Normal gradient descent following $\frac{\partial | \text{kurt}(w^{T} x)|}{\partial w}$ converges slowly. FastICA is derived by noting that at a maxima of our cost function $J = | \text{kurt}(w^{T} x)|$, the gradient $\frac{\partial J}{\partial w}$ points in the same direction as $w$. Since we will normalize $w$ once we have our solution anyway, we don't care about the scale factor between $w$ and the gradient.

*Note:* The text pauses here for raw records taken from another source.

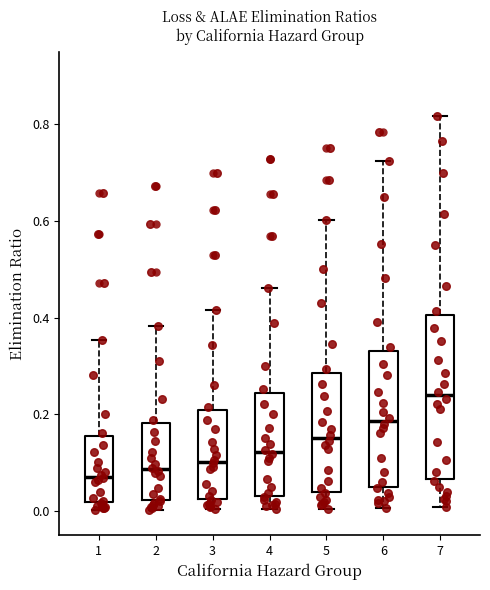

Reading left to right, read every box against the y-axis: the position of its median line, the range the box covers, and the ends of its whiskers. The values are not printed on the chart, so give them approximately, as read against the axis.

1: median 0.08, box 0.02 to 0.16, whiskers 0.00 to 0.36
2: median 0.08, box 0.02 to 0.18, whiskers 0.00 to 0.38
3: median 0.10, box 0.02 to 0.20, whiskers 0.00 to 0.42
4: median 0.12, box 0.04 to 0.24, whiskers 0.00 to 0.46
5: median 0.16, box 0.04 to 0.28, whiskers 0.00 to 0.60
6: median 0.18, box 0.06 to 0.34, whiskers 0.00 to 0.72
7: median 0.24, box 0.06 to 0.40, whiskers 0.00 to 0.82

This means we can equate our new $w$ with the gradient of kurtosis:
$$
w = E[x(w^{T}x)^{3}]-3w|w|^{2}
$$
While this may seem a bit ridiculous, in practice it seems to work well and it can be proven that it the convergence is cubic, which is fast. Note that the expectations must be estimated in practice.